Some of this talent you may need to hire at some point, but if the skillset is niche and not core to the product itself, then you’re best off trying to leverage it from your partner.

Even if you are in a partnership that is working well and giving you the resources and support you need, one issue will still consume you: freedom. Specifically, how much freedom will you have to pursue other partnerships and explore other opportunities outside of what you are doing with your partner?

According to the panel, the answer to that question should be complete freedom. In fact, unless the pharma company is a fiduciary partner with restrictions on what you can and can’t do with the technology, you should feel free to pursue any relationships you see fit. In fact, your partner should encourage you to apply your technology and skillsets to other companies as well.

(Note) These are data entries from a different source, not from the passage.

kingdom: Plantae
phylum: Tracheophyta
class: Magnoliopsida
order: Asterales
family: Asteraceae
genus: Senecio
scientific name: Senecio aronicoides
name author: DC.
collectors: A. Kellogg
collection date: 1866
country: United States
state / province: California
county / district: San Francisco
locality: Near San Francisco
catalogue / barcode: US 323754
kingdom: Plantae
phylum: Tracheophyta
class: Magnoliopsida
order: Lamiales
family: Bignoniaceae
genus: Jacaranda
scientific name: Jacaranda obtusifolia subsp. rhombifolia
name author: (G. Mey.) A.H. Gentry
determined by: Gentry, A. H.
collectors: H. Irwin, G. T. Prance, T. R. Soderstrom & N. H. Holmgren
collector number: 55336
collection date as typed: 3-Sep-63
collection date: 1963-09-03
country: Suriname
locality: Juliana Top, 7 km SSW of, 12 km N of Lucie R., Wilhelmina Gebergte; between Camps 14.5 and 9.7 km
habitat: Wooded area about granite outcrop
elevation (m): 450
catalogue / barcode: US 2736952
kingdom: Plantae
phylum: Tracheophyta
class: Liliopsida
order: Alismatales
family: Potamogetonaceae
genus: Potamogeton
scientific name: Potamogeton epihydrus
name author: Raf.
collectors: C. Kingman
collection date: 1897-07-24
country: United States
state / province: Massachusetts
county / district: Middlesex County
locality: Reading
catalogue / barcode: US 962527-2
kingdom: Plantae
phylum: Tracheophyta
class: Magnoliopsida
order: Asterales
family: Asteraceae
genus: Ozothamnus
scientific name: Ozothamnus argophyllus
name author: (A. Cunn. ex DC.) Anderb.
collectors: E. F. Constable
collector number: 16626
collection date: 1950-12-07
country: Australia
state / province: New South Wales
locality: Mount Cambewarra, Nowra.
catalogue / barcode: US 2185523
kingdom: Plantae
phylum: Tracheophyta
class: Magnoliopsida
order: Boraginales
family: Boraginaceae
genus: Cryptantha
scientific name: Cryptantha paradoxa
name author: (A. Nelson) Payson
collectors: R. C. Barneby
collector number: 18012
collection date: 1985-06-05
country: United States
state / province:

According to one panelist, “From the pharma company perspective, it’s even better if [the smaller company grows] but you stay connected to them. If that happens, you are growing your knowledge base as they grow theirs. But you need to recognize that, in the end, you will not own it all.”

Another added, “The earlier you are in the stage of development, the more of the ownership that should reside with the innovating company. They are closer to the technology and have more of the expertise. And most Big Pharma companies would admit that their expertise lies in doing larger, Phase 2 and Phase 3, clinical trials.”

Keeping more control in the hands of the innovator may also result in more doors opening. If a Big Pharma company takes the lead on a drug, they may not look at other potential uses for that drug the same way the innovating company might. The innovator will generally know (better than the partner) what other potential uses there are for a product. If that innovating company elects to get into an out-licensing arrangement, it will be very difficult to get the drug back or have much of a say in the entire development process.

Try as you might, not all partnering agreements will go as planned. Even if you spent a considerable amount of time and effort selecting the right partner, some partnerships are just not meant to be. The session closed with the panelists discussing a deal that did not go as planned. After all, even if a drug has potential, it may simply end up not being a fit for the company you partnered with.

Oftentimes when a deal goes astray, it can be the result of a shift in the priorities of the pharma company. If the science doesn’t work out or takes a lot longer than expected, the issue of prioritization will arise. The smaller innovator company can easily find itself moved from a large position in the pharma organization to a secondary position. That type of a move also can result from something as simple as a change in management or the company reshuffling its resources. Those changes can happen overnight, and when they do, the project becomes a nightmare, and getting out can be very difficult.

If that happens, you have to focus on a smooth transition out of the agreement. The last thing you want is for a severing of the partnership to affect you negatively and jeopardize your chances of striking a new partnership with a different company.

Having something in the legal agreement that addresses ownership of the data and the support you will receive during the transition period will make the process go easier. When drawing up the initial agreements, it is easy to make the mistake of looking at it only from the perspective of everything working out as planned. To play it safe, step back and look at the agreements from the perspective of nothing going as originally planned. That will help you identify areas of weakness and risk in the documents.

“Sometimes there is a silver lining there,” noted one panelist in closing. “This may be a shiny new car that you invested money into, and which has value, and which has now been given back to you. You now have the ability to do something else with it. With the right partner, you can still bring the technology back and make it a success. The breakdown in one partnership may simply be the start of something new.”